• _Work task_
Could you give every line of the items below as a Markdown table with the columns Row and Line, numbering each row, skipping blank lines, and leaving the pictures out?
+ + + + +
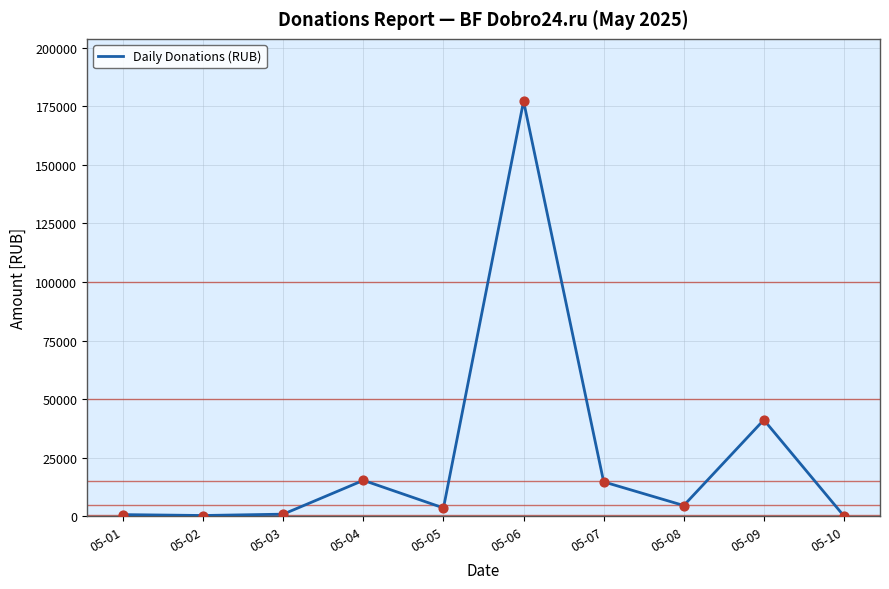

Approximately how many times larger is the value at 05-09 compared to 05-03?

41.3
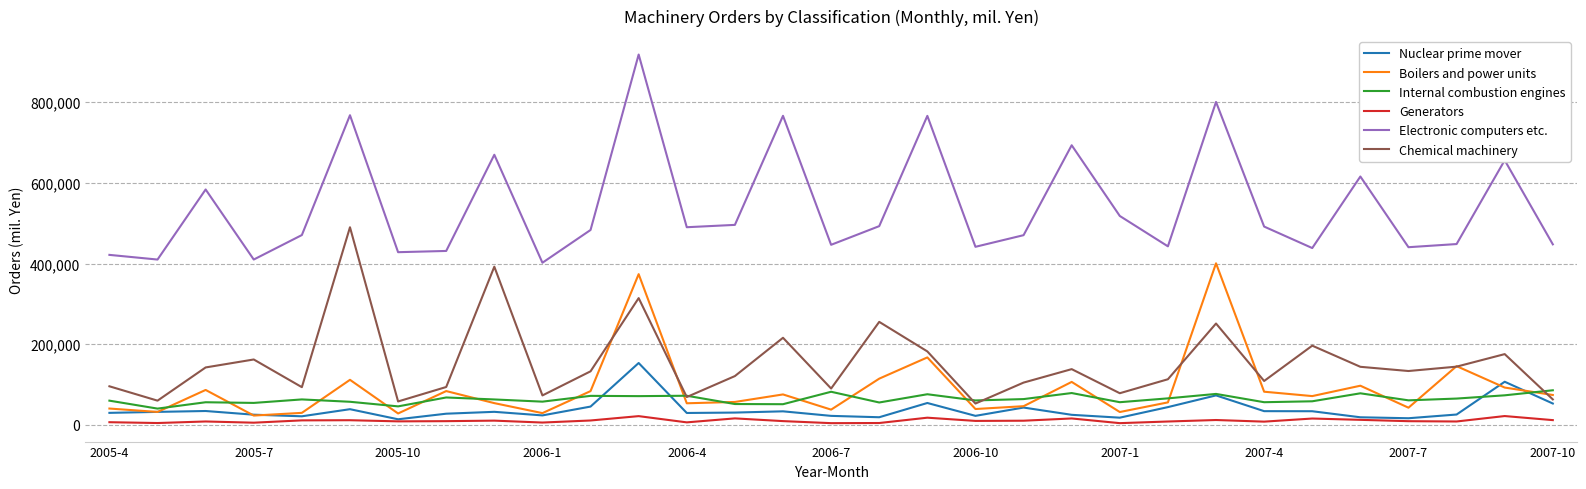

Which series has the widest spread of values?

Electronic computers etc.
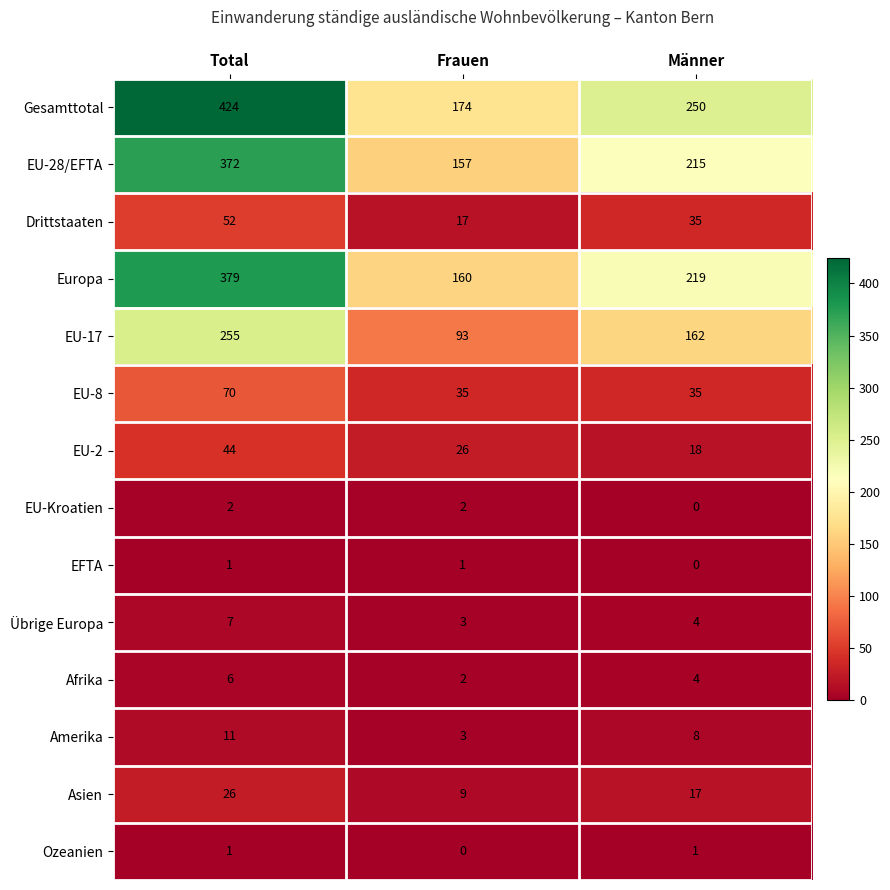

What is the sum of the Europa values at Männer and Frauen?

379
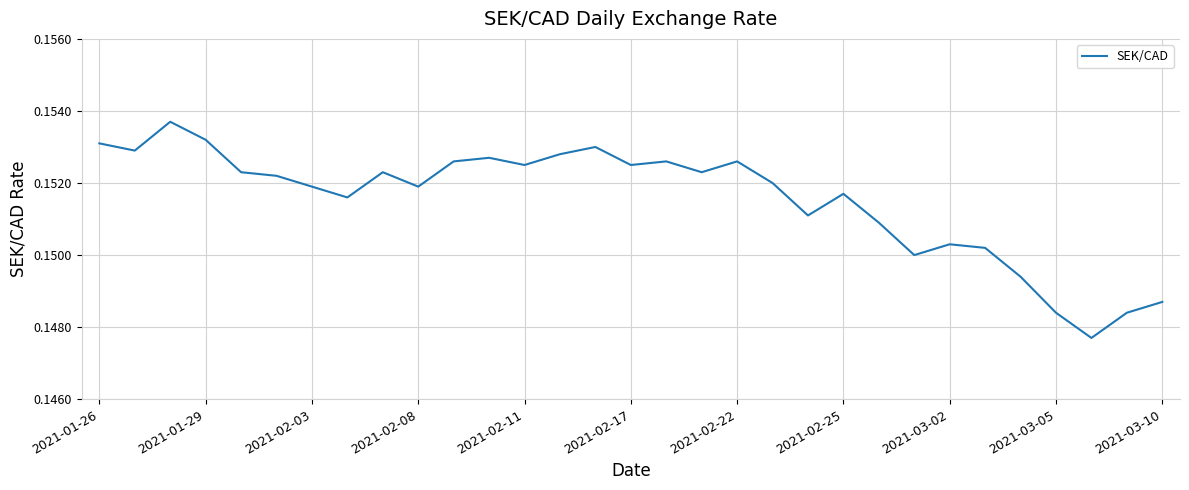

How many lines are shown in the chart?

1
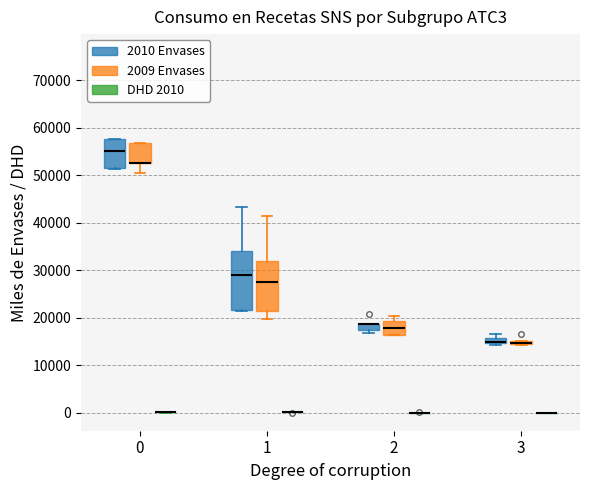

Comparing the boxes themselves (not the whiskers), which one is the tallest?

1 (2010 Envases)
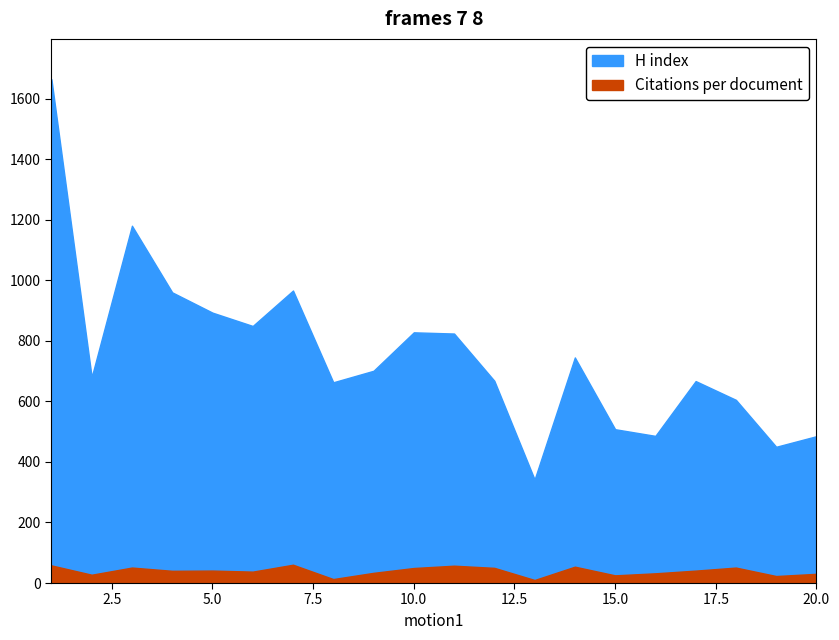

Between 4 and 9, which series saw the biggest shift?

H index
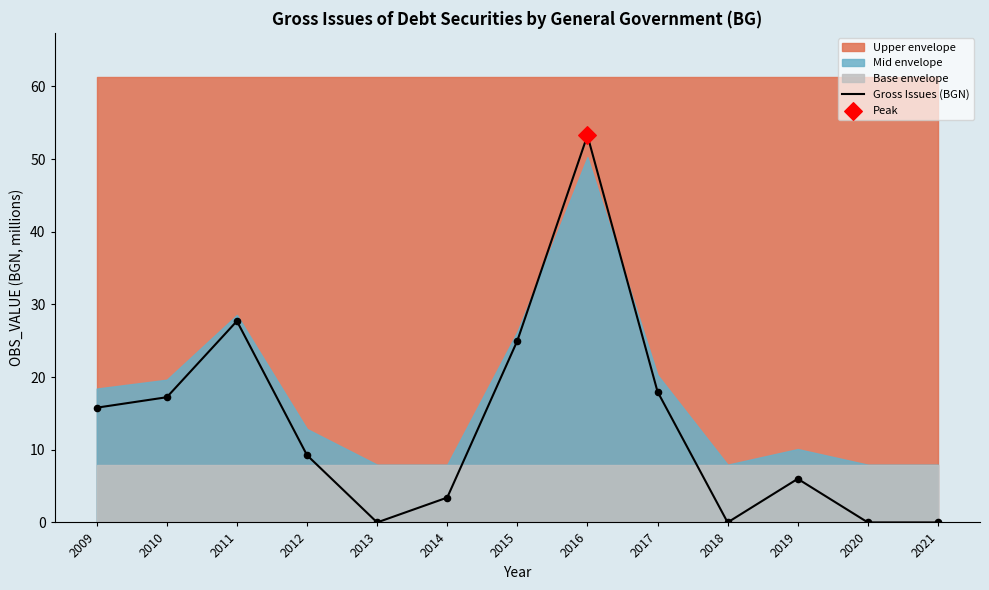

What is the change in value from 2013 to 2014?

+3.4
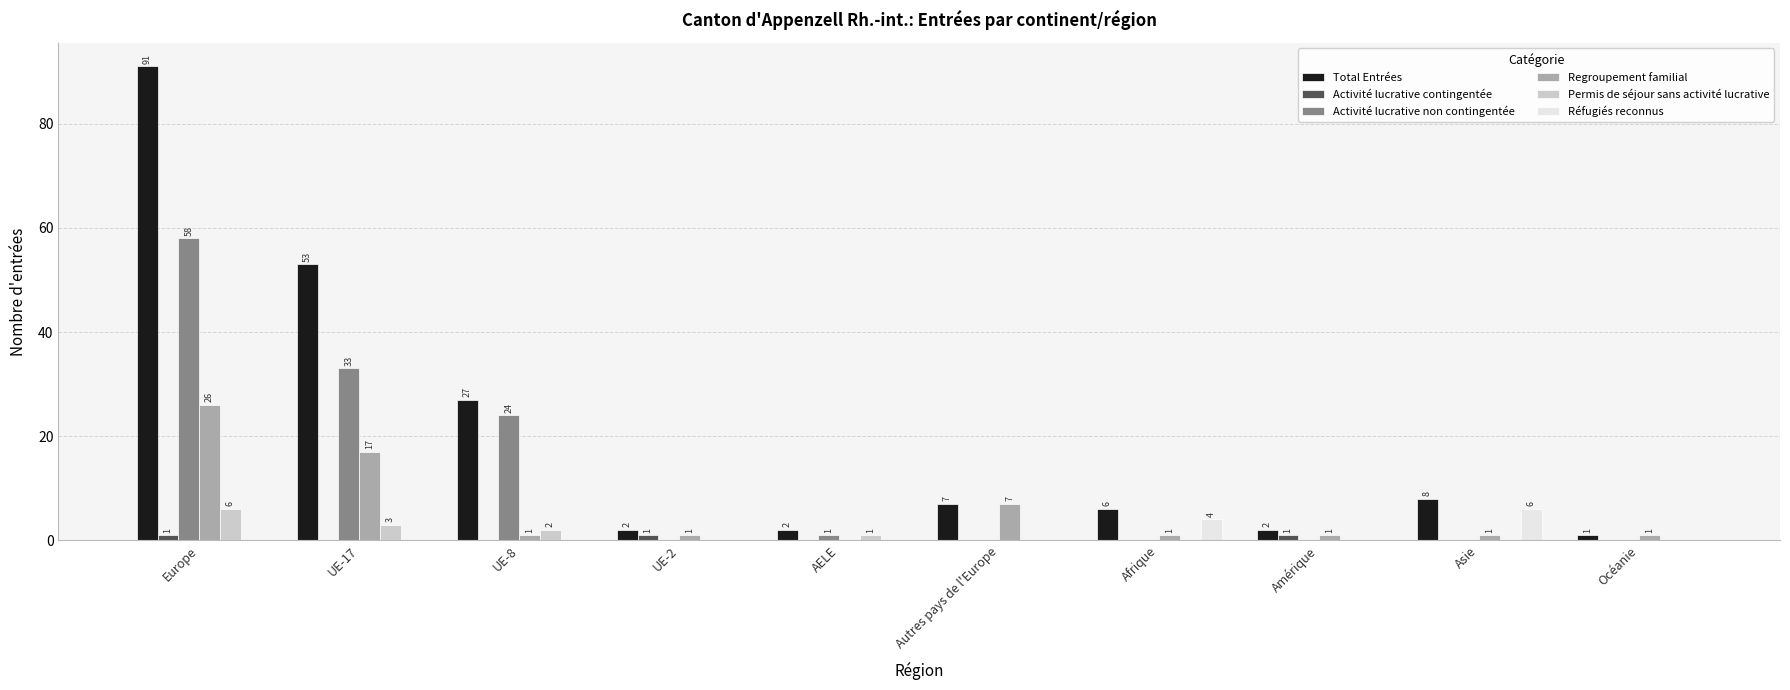

At which label is Réfugiés reconnus closest to 3?

Afrique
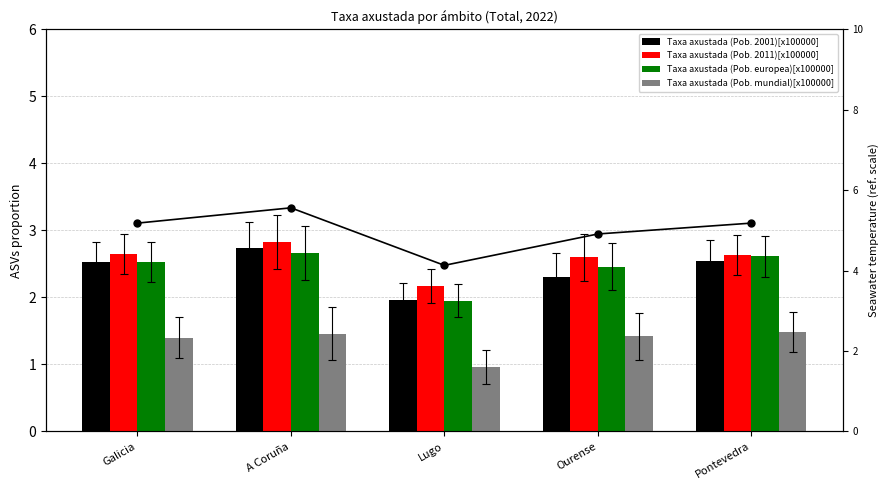

What is the label of the 2nd bar from the right?

Ourense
+ + + + +
• _Solution to this task_
| Row | Line |
|---|---|
| 1 | Approximately how many times larger is the value at 05-09 compared to 05-03? |
| 2 | 41.3 |
| 3 | Which series has the widest spread of values? |
| 4 | Electronic computers etc. |
| 5 | What is the sum of the Europa values at Männer and Frauen? |
| 6 | 379 |
| 7 | How many lines are shown in the chart? |
| 8 | 1 |
| 9 | Comparing the boxes themselves (not the whiskers), which one is the tallest? |
| 10 | 1 (2010 Envases) |
| 11 | Between 4 and 9, which series saw the biggest shift? |
| 12 | H index |
| 13 | What is the change in value from 2013 to 2014? |
| 14 | +3.4 |
| 15 | At which label is Réfugiés reconnus closest to 3? |
| 16 | Afrique |
| 17 | What is the label of the 2nd bar from the right? |
| 18 | Ourense |